Dr Inger K. Damon
Biography
Professor Damon retired from the CDC in September 2022, where her career spanned 23 years of work on deadly diseases and associated preparedness and response efforts. Currently, she continues to hold an Adjunct Faculty position with Emory University School of Medicine. She is one of the world’s experts on orthopoxviruses including smallpox. For over fifteen years, Professor Damon directed CDC’s smallpox research programme, conducting research to help develop new smallpox diagnostic tests, assess the effectiveness of new vaccines, and create better drugs for treatment. Her expertise leading this global poxvirus activity included programmes to look for sources of poxviruses in wildlife, leading CDC’s 2003 response to an outbreak of mpox in the United States linked to imported exotic pets, and reestablishment of collaborative work on mpox in the Congo Basin.
From 2014-2022, Professor Damon served as the director for the Division of High Consequence Pathogens and Pathology, overseeing the agency’s expertise on deadly pathogens such as Ebola, other viral hemorrhagic fever viruses, smallpox, rabies, and anthrax. The Division has responsibility for a broad range of bacterial and viral pathogens, ME/CFS, as well as prion diseases and cross-cutting pathology roles. She served as the lncident Manager for CDC’s response to the Ebola epidemic in West Africa to help direct the agency’s national and global fight against Ebola.
Professor Damon has worked with multiple international and national organizations. She served as a member of the Scientific Advisory Board for Coalition for Epidemic Preparedness Innovations from 2017–2023 and has been a member of the WHO Advisory Committee on Variola Virus Research from 2018 to the present. She participated as a work group member with the Advisory Committee on Immunization Practices (ACIP) to review information to contribute to ACIP decision making on orthopoxvirus and mpox vaccination recommendations in the United States and participated as a member of U.S. interagency smallpox preparedness efforts in the Public Health Emergency Countermeasure Enterprise (PHEMCE). In October 2023, Professor Damon joined the WHO R&D Pathogen Prioritization workgroup considering Poxvirus family pathogens. She has been a member of the WHO Scientific Advisory Group on the Origins of novel Pathogens (SAGO) since its inception. She is a co-inventor on a patent for a poxvirus diagnostic assay and has published, with multiple co-authors and collaborators, over 200 peer reviewed manuscripts, agency documents, or textbook chapters related to research to understand responding to orthopoxviruses and emerging pathogens.

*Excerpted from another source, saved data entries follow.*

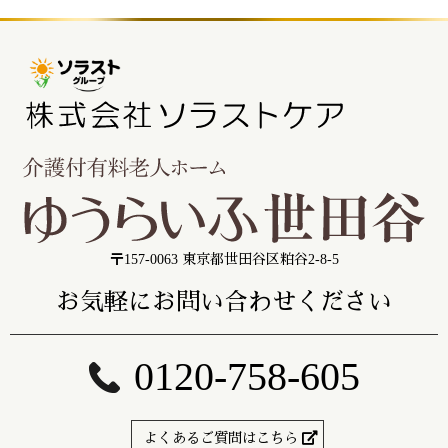
〒157-0063 東京都世田谷区粕谷2-8-5
お気軽にお問い合わせください
0120-758-605
よくあるご質問はこちら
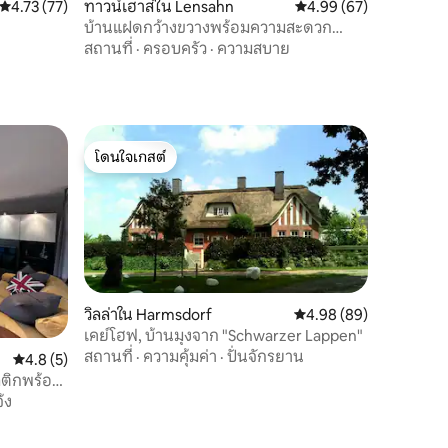
คะแนนเฉลี่ย 4.73 จาก 5, 77 รีวิว
4.73 (77)
ทาวน์เฮาส์ใน Lensahn
คะแนนเฉลี่ย 4.99 จาก 5,
4.99 (67)
บ้านแฝดกว้างขวางพร้อมความสะดวก
สบาย
สถานที่
·
ครอบครัว
·
ความสบาย
โดนใจเกสต์
โดนใจเกสต์
วิลล่าใน Harmsdorf
คะแนนเฉลี่ย 4.98 จาก 5,
4.98 (89)
เคย์โฮฟ, บ้านมุงจาก "Schwarzer Lappen"
สถานที่
·
ความคุ้มค่า
·
ปั่นจักรยาน
คะแนนเฉลี่ย 4.8 จาก 5, 5 รีวิว
4.8 (5)
ลติกพร้อม
้ง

Professor Damon served as Rapporteur of the IHR Review Committee regarding Standing Recommendations for mpox and was a member of the IHR Review Committee regarding Standing Recommendations for COVID-19.
Professor Damon completed a combined MD PhD program at the University of Connecticut Health Center in 1992, and a B.A., magna cum laude in Chemistry, from Amherst College in 1984. She trained in Internal Medicine at the Hospital of the University of Pennsylvania (1992-1995) and completed a fellowship in Infectious Diseases at NIAID in 1999 where she worked in the laboratory of Dr Bernard Moss.